GHOUL – the new Netflix miniseries disappoints on multiple accounts.
While it delivers on atmospherics purely due to good cinematography, it fails majorly on drama due to rather poor writing and messy direction, and hence fails to tell an important story that it wanted to. We get glimpses of all the subtext it wants to establish, but none of that is developed or given the desired depth, and hence the entire experience remains non engaging.
There is very little background established, and there is practically very little to justify why this should be set up in a near dystopian future, possibly just to stay away from controversies of making a statement on current socio political environment. All that it wants us to believe will happen in the future in the name of religious hatred and political terror is pretty much a reality today. But the makers want to play it safe and also want to jazz it up by making the statement on dystopia, but make no effort again to further establish a world that is likely to be very different from today.
There are also several gaping holes in the script. Most of the action that happens in the undercover interrogation unit is haphazard and some of it feels outright stupid. Such poor security cover, easily compromisable cells, deserted alleys when such dreaded criminals are staying there, an absolutely caricaturish Faulad Singh and his histrionics makes you really question the writing heavily. And in which world would they ever put in a lady with a gang of hardcore criminals in the same locker cell?

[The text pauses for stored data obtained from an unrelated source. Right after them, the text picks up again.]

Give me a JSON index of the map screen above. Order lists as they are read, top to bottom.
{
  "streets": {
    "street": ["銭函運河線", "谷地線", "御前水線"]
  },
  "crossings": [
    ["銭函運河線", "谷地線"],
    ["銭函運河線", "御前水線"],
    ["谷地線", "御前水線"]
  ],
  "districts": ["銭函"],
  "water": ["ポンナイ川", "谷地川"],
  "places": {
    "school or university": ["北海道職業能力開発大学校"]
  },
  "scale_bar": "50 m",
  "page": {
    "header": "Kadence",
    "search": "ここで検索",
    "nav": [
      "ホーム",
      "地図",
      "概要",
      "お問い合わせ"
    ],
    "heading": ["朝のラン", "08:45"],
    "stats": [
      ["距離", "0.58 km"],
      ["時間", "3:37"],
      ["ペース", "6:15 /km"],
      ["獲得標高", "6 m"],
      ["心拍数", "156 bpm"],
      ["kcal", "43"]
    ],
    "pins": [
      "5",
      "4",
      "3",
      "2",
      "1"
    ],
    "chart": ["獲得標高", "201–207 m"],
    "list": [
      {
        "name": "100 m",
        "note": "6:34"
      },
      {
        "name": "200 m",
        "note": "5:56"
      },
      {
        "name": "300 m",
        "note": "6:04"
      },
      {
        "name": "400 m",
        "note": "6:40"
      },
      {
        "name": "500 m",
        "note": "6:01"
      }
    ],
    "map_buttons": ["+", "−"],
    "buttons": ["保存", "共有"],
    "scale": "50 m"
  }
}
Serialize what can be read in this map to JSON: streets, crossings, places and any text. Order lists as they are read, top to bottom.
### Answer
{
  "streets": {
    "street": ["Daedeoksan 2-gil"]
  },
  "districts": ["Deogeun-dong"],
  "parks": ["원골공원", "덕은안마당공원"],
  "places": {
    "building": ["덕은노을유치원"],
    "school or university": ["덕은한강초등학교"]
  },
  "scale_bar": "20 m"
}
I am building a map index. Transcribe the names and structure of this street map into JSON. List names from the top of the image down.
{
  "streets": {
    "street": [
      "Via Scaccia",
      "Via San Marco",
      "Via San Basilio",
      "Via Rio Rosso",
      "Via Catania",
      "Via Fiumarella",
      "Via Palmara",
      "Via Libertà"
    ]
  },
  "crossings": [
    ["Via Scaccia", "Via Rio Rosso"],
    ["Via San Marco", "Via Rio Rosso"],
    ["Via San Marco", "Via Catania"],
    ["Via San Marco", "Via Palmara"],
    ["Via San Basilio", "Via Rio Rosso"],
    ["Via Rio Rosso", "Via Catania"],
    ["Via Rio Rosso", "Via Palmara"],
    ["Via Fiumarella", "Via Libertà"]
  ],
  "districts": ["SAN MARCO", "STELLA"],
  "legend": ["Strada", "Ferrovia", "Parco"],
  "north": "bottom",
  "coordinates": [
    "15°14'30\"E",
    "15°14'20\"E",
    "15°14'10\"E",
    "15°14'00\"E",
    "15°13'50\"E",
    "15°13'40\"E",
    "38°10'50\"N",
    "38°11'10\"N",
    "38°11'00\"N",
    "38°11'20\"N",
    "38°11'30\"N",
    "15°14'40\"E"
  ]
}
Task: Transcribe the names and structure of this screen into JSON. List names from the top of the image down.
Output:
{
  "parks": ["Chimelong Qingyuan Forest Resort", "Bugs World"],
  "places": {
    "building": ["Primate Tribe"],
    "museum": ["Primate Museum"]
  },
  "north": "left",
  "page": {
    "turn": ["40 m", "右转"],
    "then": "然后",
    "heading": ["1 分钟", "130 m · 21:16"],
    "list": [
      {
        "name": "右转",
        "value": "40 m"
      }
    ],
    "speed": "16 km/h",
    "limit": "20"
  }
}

Also, the setup is built on heavy cliches and need for convenience. Since there is a bengali (or somewhere from East) lady officer, she has to go wrong on her hindi grammar while speaking. The unit has to have all Hindu officers except Apte, who of course is Muslim, and Kaul just needed to be Christian for the entire unit to go against him. Also, the darkness within has to be forced in because of all night and indoor shots, and the only one shot in daylight is when the protagonist has to serve her justice.
Its so unfortunate then that a pretty good performance by Radhika Apte gets lost in a writing like this. She doesn’t have a script that could stand with her performance. Even poorer is the writing of Manav Kaul‘s character. His is possibly the most unsure performance of them all. In the smaller roles, Ratnabali Bhattacharjee stands out. Mahesh Balraj fails to arouse the nemesis that he needed to.
We had a well made Pari earlier this year that had taken the horror genre to another level by layering it with deeper subtext and more meaningful drama than just being a jump scare offering. Ghoul intends to do that, but unfortunately takes quite a few steps backward in the effort, and fails to expose the demons within.